• **Directive**:
Each line from the one containing "Document page, 1500x844 pixels." to the end of the listing below must be retyped exactly, with no line left out and none added.

• **Data**:
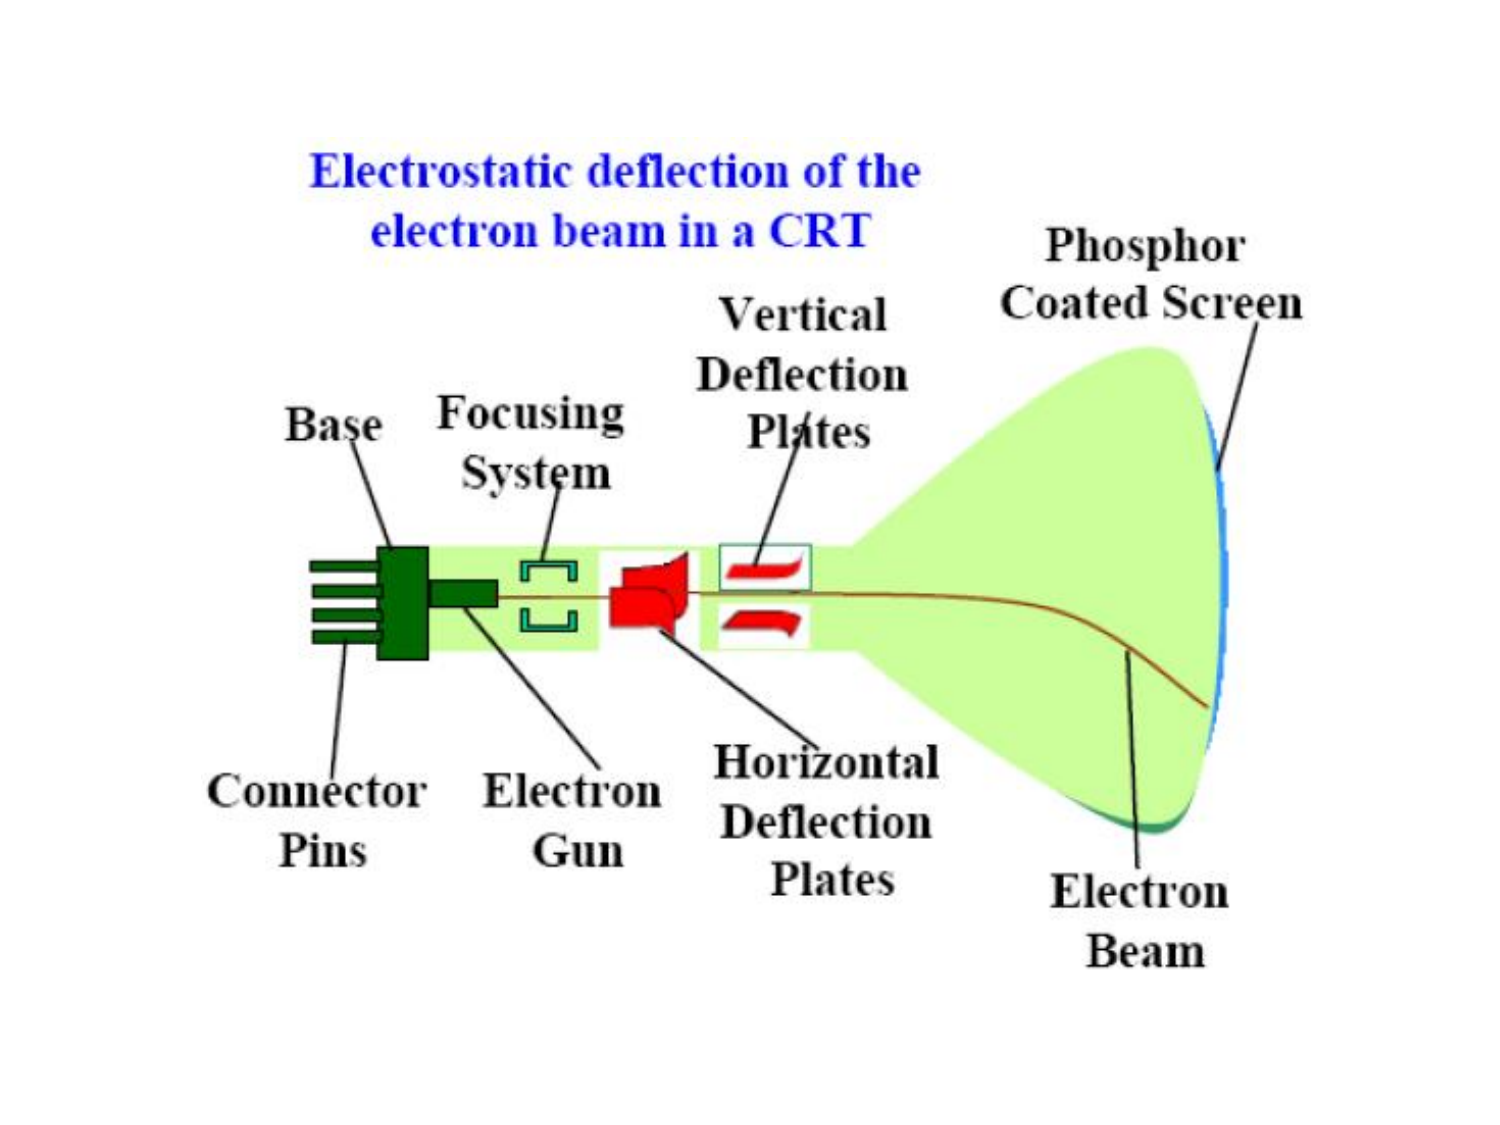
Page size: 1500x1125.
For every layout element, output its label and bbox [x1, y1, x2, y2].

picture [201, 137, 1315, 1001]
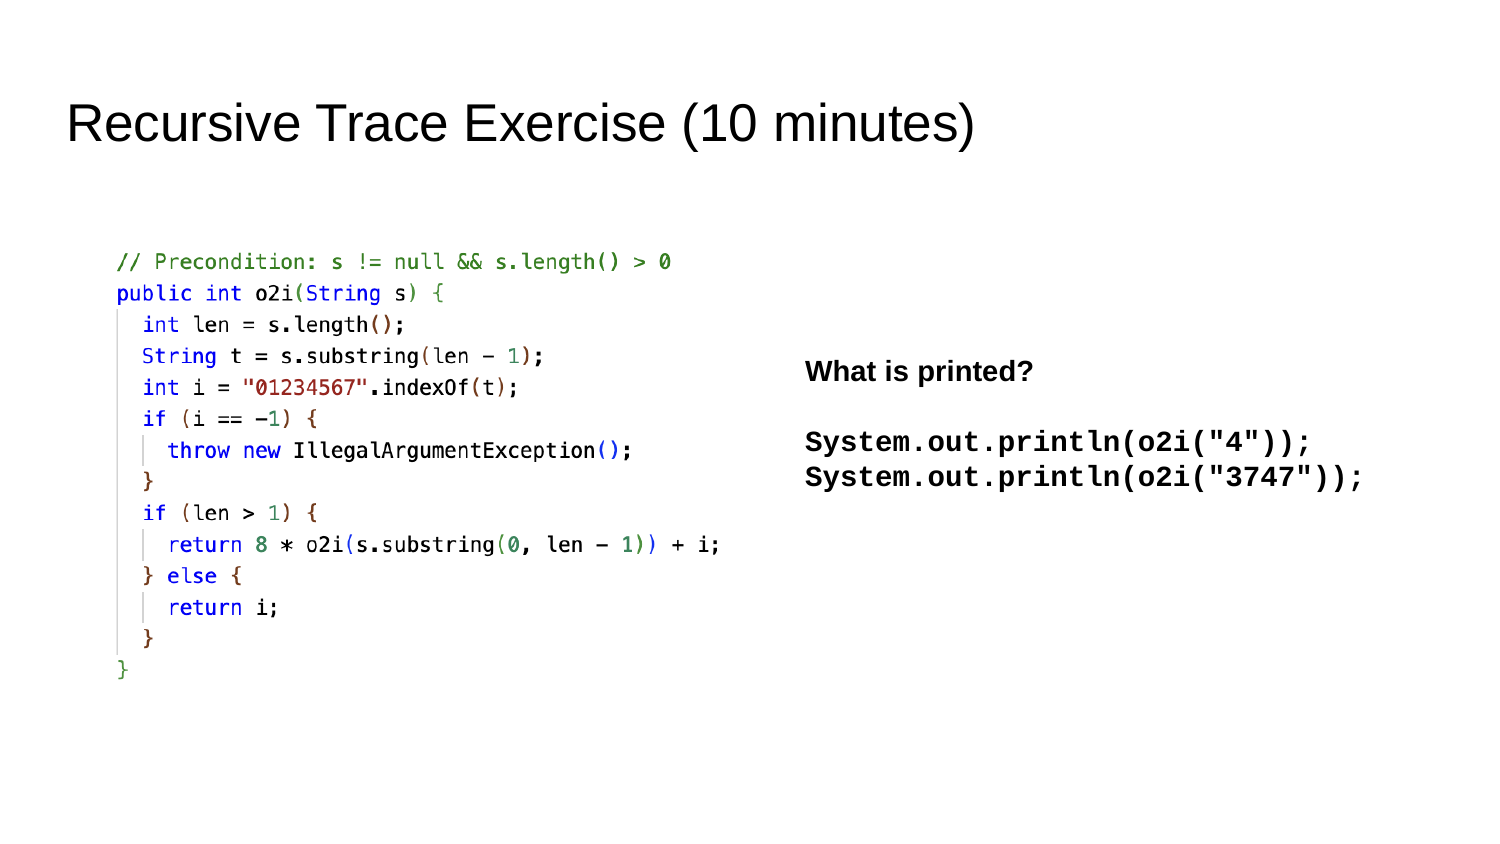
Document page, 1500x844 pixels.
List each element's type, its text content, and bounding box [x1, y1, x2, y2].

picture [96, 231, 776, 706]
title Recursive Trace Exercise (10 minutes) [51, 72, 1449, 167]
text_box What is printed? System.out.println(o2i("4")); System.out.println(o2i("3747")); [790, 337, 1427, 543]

• **Result**:
Document page, 1500x844 pixels.
List each element's type, its text content, and bounding box [x1, y1, x2, y2].

picture [96, 231, 776, 706]
title Recursive Trace Exercise (10 minutes) [51, 72, 1449, 167]
text_box What is printed? System.out.println(o2i("4")); System.out.println(o2i("3747")); [790, 337, 1427, 543]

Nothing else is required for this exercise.